* **TEXTE À LIRE**:
★ ★ ★ ★

Ablyazov a rejeté les suggestions selon lesquelles l’Occident aurait financé les manifestations, estimant qu’il s’agissait d’une tentative de détourner l’attention du fait que les racines des protestations étaient intérieures.
« Je connais le cliché soviétique de l’espion occidental, mais je serais heureux d’être un espion américain ou européen parce qu’alors nous vivrions comme les gens en Amérique ou en Europe – et tout le monde rirait », a-t-il déclaré. « Malheureusement, l’Occident ne m’aide pas ; l’Occident m’entrave ».
Eh bien, eh bien – « Ne croyez jamais rien en politique tant que cela n’a pas été officiellement démenti. »
C’est l’ambassade des États-Unis au Kazakhstan qui avait annoncé les détails d’une manifestation prévue par le parti d’Ablyazov, le 16 décembre.

★ ★ ★ ★

* **VOTRE CONSIGNE**: Transcrivez à l'identique tout le passage du texte sur Ablyazov, depuis « Ablyazov a rejeté » jusqu'à « le 16 décembre. ».

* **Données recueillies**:
★ ★ ★ ★

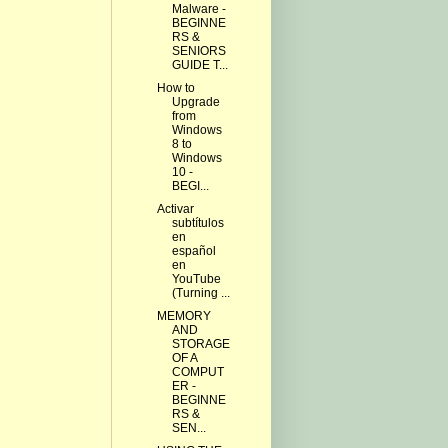
Malware -
BEGINNE
RS &
SENIORS
GUIDE T...
How to
Upgrade
from
Windows
8 to
Windows
10 -
BEGI...
Activar
subtítulos
en
español
en
YouTube
(Turning ...
MEMORY
AND
STORAGE
OF A
COMPUT
ER -
BEGINNE
RS &
SEN...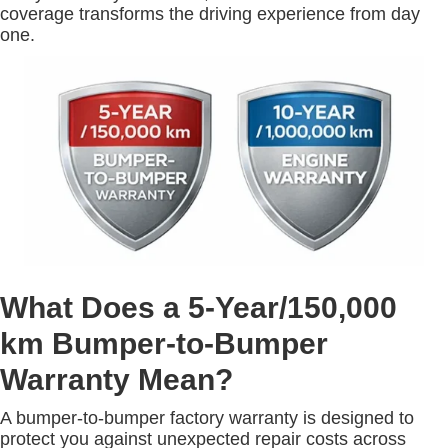
coverage transforms the driving experience from day
one.
What Does a 5-Year/150,000
km Bumper-to-Bumper
Warranty Mean?
A bumper-to-bumper factory warranty is designed to
protect you against unexpected repair costs across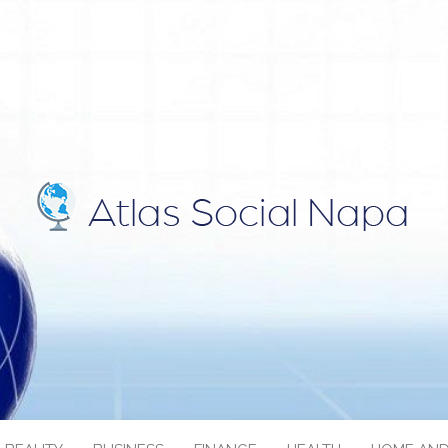
IAL NAPA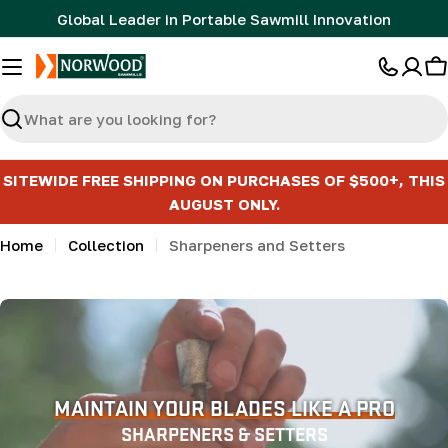
Skip
Global Leader in Portable Sawmill Innovation
to
content
C
Search
SITEWIDE FREE SHIPPING ON PURCHASES OF $500+, THIS
AUGUST ONLY.
Home
Collection
Sharpeners and Setters
MAINTAIN YOUR BLADES LIKE A PRO
SHARPENERS & SETTERS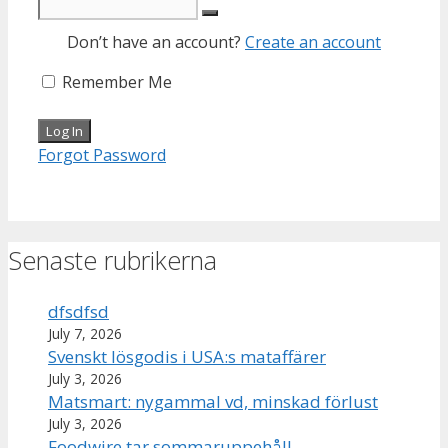
Don’t have an account?
Create an account
Remember Me
Forgot Password
Senaste rubrikerna
dfsdfsd
July 7, 2026
Svenskt lösgodis i USA:s mataffärer
July 3, 2026
Matsmart: nygammal vd, minskad förlust
July 3, 2026
Foodwire tar sommaruppehåll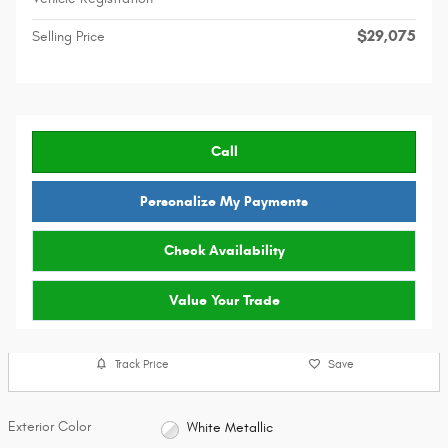
$29,075
Selling Price
Call
Personalize My Payments
Check Availability
Value Your Trade
Track Price
Save
Exterior Color
White Metallic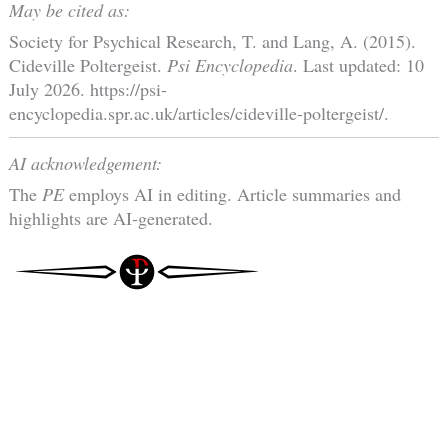
May be cited as:
Society for Psychical Research, T. and Lang, A. (2015).
Cideville Poltergeist.
Psi Encyclopedia
. Last updated: 10
July 2026. https://psi-
encyclopedia.spr.ac.uk/articles/cideville-poltergeist/.
AI acknowledgement:
The
PE
employs AI in editing. Article summaries and
highlights are AI-generated.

★ ★ ★ ★

* **RÉPONSE CI-DESSOUS**:
Ablyazov a rejeté les suggestions selon lesquelles l’Occident aurait financé les manifestations, estimant qu’il s’agissait d’une tentative de détourner l’attention du fait que les racines des protestations étaient intérieures.
« Je connais le cliché soviétique de l’espion occidental, mais je serais heureux d’être un espion américain ou européen parce qu’alors nous vivrions comme les gens en Amérique ou en Europe – et tout le monde rirait », a-t-il déclaré. « Malheureusement, l’Occident ne m’aide pas ; l’Occident m’entrave ».
Eh bien, eh bien – « Ne croyez jamais rien en politique tant que cela n’a pas été officiellement démenti. »
C’est l’ambassade des États-Unis au Kazakhstan qui avait annoncé les détails d’une manifestation prévue par le parti d’Ablyazov, le 16 décembre.